Source passage:
You have said repeatedly that the return loss should be calculated by
using the power in as the reference and the reflected power as the thing
being measured which results in a negative log. I am pretty sure the
paper says this is not the correct way to calculate it and many people
are making a mistake doing it this way.


So you've read other IEEE documentation which supports what you say?

I'll see if I can get my hands on the paper. I'm not going to pay for
it. If I thought it would get you to admit you were mistaken, I'd pay
the $100. But I'm sure you will find a way to berate the authors or
twist their logic and I'm not will to pay $100 for that.

So stand by. Someone may be getting it for me.

I really don't give a damn. You would argue the sun rises in the west.

I have a copy of the paper.

Material supplied:
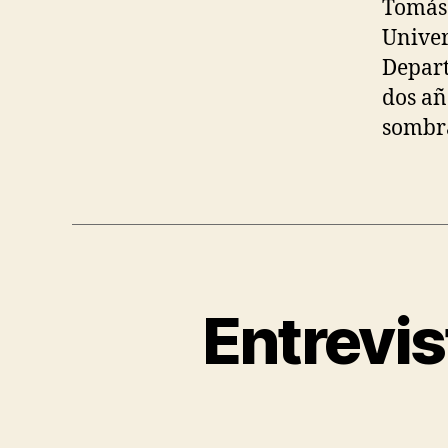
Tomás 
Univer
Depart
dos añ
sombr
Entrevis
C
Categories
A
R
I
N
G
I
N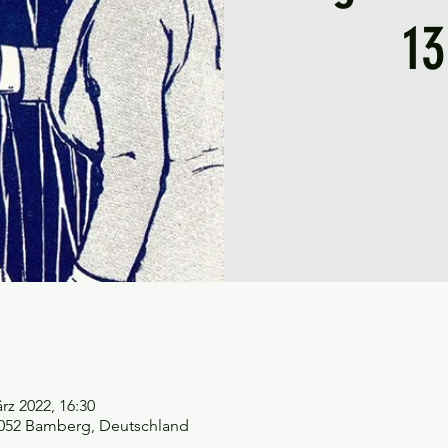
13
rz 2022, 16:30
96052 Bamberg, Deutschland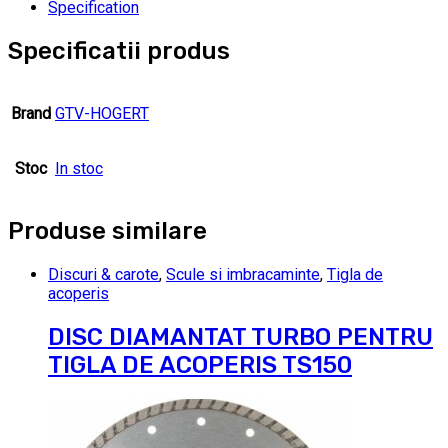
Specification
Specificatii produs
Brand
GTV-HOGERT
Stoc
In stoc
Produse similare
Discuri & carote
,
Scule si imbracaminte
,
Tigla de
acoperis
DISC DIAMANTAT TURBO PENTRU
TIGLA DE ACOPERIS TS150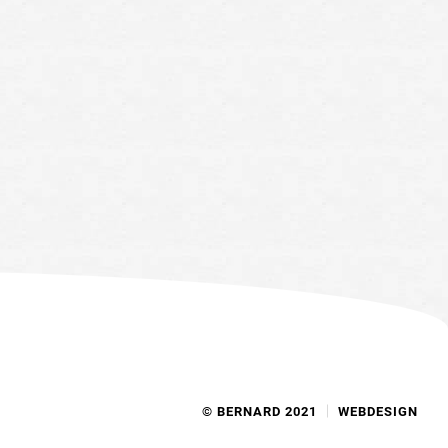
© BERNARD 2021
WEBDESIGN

Check your understanding:
- a) In the return loss thread, what does the first writer say the other person has repeatedly claimed about calculating return loss?
- b) Continue the return loss thread from its last line, "I have a copy of the paper."

Results for the exercise:
- a) That return loss should be calculated with the power in as the reference and the reflected power as the quantity measured, which gives a negative log.

- b)
Trevor Bird
Editor-in-ehief,Engineering
IEEE Transactions on Antennas and Propagation
CSIRO leT Centre, PO Box 76
Epping, NSW 1710, Australia
Tel: +61 2 9372 4289
Fax: +61 2 9372 4446
E-mail:

Definition and Misuse of Return Loss
Trevor S. Bird

Here is the equation from the article

Pin
RL = 10 log,10 ( ---- ) dB, (1)
Pref

The author explicitly states the resulting value will be positive when
Pin is greater than Pref. He goes on to say, "That is, return loss is
the negative of the reflection coefficient expressed in decibels."

Since the reflection coefficient is never greater than 1, its value is
negative. It follows that the return loss is positive.

He goes on to quote from the "IEEE Standard Dictionary of Electrical
and Electronic Terms, Fourth Edition".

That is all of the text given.